Observation data (J2000 epoch)
- Constellation: Phoenix
- Right ascension: 01^{h} 48^{m} 41.9528^{s}
- Declination: −48° 38′ 54.460″
- Redshift: 0.021181±0.0000300
- Heliocentric radial velocity: 6,350±9 km/s
- Distance: 298.0 ± 20.9 Mly (91.37 ± 6.40 Mpc)
- Apparent magnitude (V): 13.05

Characteristics
- Type: (R')SB(r)bc
- Size: ~313,100 ly (96.01 kpc) (estimated)
- Apparent size (V): 2.1′ × 1.8′

Other designations
- ESO 197- G 003, IRAS 01467-4853, 2MASX J01484201-4838542, PGC 6642

= NGC 692 =

Galaxy in the constellation Phoenix

NGC 692 is a barred spiral galaxy in the constellation of Phoenix. Its velocity with respect to the cosmic microwave background is 6088±24 km/s, which corresponds to a Hubble distance of 89.79 ± 6.30 Mpc. It was discovered by British astronomer John Herschel on 2 October 1834.
# # # # # # #
Requirement 1:
Reproduce everything in the NGC 692 text from "Galaxy in the constellation Phoenix" down to "2 October 1834.".
Requirement 2:
State whether each statement agrees with the NGC 692 text, answering yes or no and quoting the deciding words: (a) The galaxy lies in the constellation Phoenix. (b) John Herschel discovered the galaxy in 1843. (c) The galaxy's apparent magnitude (V) is 13.05.
The records come from a separate source, unrelated to the NGC 692 text.

Provided data:
# # # # # # #
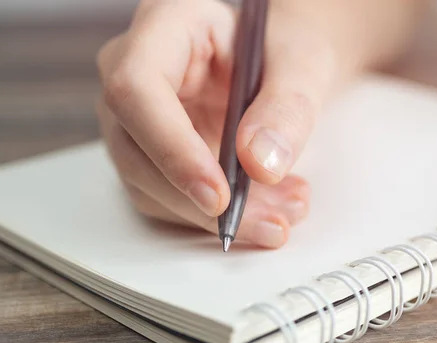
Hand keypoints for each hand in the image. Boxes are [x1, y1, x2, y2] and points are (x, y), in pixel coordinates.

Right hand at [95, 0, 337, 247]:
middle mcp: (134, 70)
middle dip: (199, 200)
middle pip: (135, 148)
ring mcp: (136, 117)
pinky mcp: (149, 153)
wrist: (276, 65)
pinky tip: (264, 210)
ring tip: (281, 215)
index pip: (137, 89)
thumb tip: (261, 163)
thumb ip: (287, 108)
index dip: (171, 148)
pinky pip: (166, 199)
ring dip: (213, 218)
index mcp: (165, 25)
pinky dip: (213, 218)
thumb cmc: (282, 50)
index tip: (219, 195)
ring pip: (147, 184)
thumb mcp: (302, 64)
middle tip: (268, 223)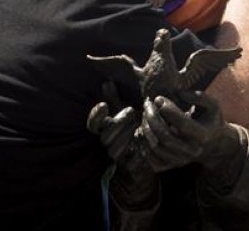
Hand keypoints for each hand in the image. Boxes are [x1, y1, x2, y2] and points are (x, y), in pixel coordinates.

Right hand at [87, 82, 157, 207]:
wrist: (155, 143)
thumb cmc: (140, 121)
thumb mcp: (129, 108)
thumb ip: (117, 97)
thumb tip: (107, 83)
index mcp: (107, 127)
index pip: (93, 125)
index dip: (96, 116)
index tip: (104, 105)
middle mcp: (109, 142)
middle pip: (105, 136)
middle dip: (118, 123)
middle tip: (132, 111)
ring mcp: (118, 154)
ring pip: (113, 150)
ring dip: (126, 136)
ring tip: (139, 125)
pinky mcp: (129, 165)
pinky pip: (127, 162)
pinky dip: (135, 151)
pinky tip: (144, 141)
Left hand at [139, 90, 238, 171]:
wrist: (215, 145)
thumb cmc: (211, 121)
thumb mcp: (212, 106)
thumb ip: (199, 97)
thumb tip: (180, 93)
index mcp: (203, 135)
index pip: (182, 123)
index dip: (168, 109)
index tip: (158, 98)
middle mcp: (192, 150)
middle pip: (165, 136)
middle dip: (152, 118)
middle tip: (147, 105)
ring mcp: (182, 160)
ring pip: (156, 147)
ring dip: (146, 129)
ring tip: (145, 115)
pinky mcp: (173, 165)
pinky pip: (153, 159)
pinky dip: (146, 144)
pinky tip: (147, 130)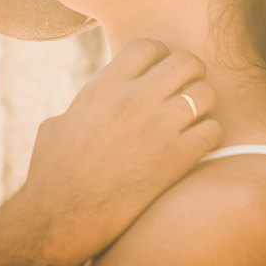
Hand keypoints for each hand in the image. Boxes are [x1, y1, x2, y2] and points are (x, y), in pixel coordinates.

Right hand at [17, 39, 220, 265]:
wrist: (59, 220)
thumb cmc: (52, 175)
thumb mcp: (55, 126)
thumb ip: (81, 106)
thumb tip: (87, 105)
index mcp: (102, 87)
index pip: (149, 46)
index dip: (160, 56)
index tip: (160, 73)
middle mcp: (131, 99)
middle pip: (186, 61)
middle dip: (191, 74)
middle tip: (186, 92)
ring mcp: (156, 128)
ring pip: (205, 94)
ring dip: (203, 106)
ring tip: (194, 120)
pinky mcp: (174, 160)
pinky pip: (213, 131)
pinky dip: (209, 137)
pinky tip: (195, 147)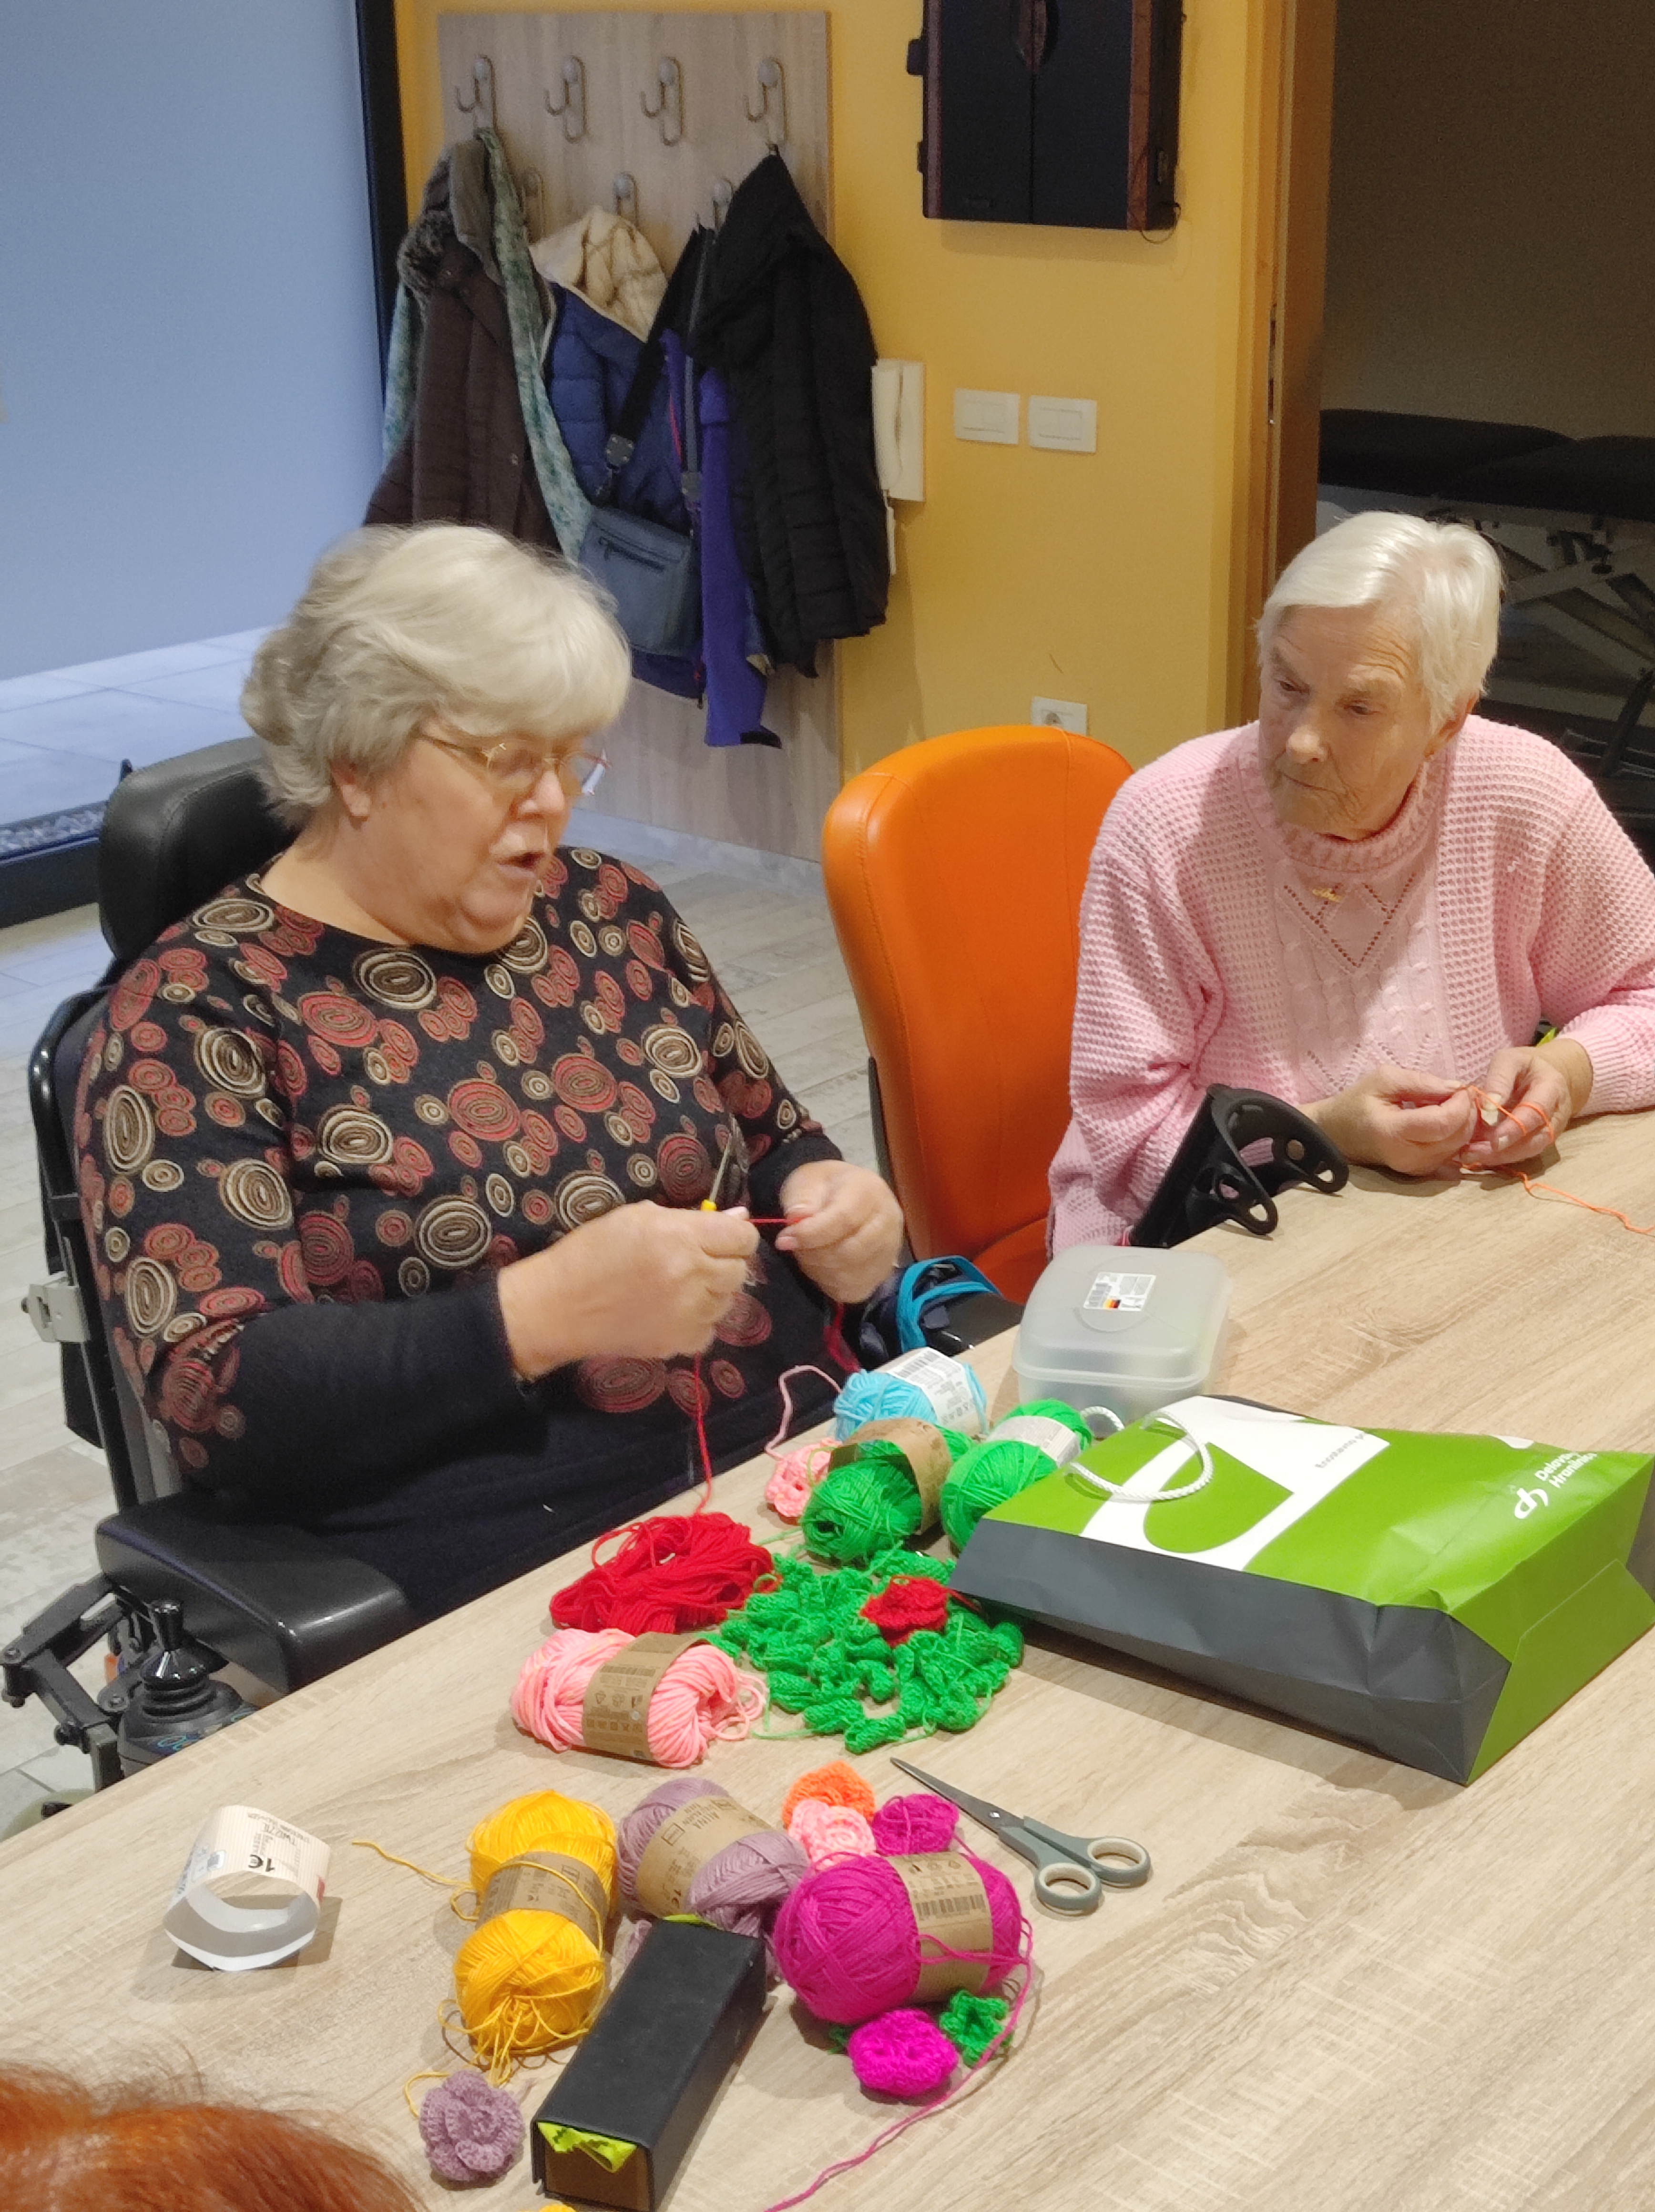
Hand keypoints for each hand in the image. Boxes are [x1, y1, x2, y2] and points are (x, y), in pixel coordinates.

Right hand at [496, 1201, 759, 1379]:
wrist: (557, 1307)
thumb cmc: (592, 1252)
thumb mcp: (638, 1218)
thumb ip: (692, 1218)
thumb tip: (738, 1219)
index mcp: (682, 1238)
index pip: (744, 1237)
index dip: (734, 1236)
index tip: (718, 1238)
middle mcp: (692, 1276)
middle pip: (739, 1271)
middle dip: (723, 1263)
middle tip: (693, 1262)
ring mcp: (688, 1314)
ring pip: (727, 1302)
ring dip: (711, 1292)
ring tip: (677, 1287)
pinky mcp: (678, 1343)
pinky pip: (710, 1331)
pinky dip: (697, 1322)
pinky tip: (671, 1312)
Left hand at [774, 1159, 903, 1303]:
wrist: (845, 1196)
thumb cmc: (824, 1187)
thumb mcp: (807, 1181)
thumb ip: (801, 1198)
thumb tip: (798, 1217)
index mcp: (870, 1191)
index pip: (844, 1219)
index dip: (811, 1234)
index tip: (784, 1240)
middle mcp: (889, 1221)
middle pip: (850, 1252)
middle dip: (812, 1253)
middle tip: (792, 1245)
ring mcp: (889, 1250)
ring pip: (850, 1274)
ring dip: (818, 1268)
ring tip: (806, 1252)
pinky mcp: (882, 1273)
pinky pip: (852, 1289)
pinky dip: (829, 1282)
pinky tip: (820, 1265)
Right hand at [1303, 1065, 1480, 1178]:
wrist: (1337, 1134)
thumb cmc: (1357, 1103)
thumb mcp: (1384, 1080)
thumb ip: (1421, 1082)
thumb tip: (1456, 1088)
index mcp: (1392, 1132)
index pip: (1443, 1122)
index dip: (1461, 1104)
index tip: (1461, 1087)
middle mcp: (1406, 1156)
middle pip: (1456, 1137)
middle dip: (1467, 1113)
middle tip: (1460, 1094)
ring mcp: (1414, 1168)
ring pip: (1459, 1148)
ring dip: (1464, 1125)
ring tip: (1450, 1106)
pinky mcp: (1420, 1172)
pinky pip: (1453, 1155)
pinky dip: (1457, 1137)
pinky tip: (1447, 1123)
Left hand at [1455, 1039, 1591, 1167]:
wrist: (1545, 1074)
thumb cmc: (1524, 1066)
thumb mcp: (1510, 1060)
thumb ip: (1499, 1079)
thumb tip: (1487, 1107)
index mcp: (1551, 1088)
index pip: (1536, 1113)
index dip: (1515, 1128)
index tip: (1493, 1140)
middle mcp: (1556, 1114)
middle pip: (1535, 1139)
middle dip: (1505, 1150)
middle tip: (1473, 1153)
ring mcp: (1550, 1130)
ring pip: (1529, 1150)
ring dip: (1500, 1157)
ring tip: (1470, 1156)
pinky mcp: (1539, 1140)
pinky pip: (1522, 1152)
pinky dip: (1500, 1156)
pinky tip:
# # # # # # #
Written solution 1:
Galaxy in the constellation Phoenix

NGC 692 is a barred spiral galaxy in the constellation of Phoenix. Its velocity with respect to the cosmic microwave background is 6088±24 km/s, which corresponds to a Hubble distance of 89.79 ± 6.30 Mpc. It was discovered by British astronomer John Herschel on 2 October 1834.

Written solution 2:
(a) Yes: "NGC 692 is a barred spiral galaxy in the constellation of Phoenix."
(b) No: "It was discovered by British astronomer John Herschel on 2 October 1834."
(c) Yes: "Apparent magnitude (V): 13.05"